Hospital’s attorneys tell justices they can prove their case
Published: March 28,2013
CANTON — St. Dominic Health Systems can prove during a trial that it has a binding contract to buy an outpatient surgery clinic in Canton that was improperly sold to a competitor, attorneys for the hospital system told the state Supreme Court yesterday.
St. Dominic attorney Sheldon Alston told the high court that a Madison County judge acted hastily in ruling that its letter of intent did not obligate Madison Ambulatory Surgery Center to be bought by the hospital.
On April 28, 2008, Alston said St. Dominic and MASC officials signed a letter agreeing to a sale price of $800,000. Although the center was no longer in operation, St. Dominic would obtain the certificate of need for running an outpatient surgery center.
St. Dominic sued when MASC’s owner put it back on the market 57 days after the letter was signed because the sale was not completed within 30 days. The owner decided to sell to Health Management Associates, a St. Dominic competitor.
Alston said that the letter of intent amounted to a contract and that the only way to examine the intent of those who signed that contract is to hold a trial.
“What that means is it takes a trial.

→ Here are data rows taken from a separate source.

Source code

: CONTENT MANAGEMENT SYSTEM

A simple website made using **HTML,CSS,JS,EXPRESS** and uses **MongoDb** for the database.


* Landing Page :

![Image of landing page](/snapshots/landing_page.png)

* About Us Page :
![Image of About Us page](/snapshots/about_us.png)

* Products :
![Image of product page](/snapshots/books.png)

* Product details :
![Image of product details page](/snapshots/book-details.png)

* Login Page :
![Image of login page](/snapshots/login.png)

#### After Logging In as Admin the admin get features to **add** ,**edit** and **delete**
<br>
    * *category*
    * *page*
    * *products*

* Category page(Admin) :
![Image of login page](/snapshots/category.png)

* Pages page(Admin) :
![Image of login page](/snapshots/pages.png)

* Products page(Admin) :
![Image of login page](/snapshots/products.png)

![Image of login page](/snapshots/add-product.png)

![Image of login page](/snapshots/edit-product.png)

You make that decision after you put the parties on the stand and explain exactly what happened,” Alston said.
Ed Blackmon Jr., representing MASC, said the Madison County judge rightly found the letter lacked definite terms to be legally thought of as a contract.
Blackmon said St. Dominic was arguing that officials had an agreement until “sometime in the future when they decided to go one way or the other.” He said the letter of intent guaranteed only that the two companies would continue negotiating later, not a sale.
“They (MASC) thought they were bound by the 30 days. They didn’t know St. Dominic didn’t agree,” he said.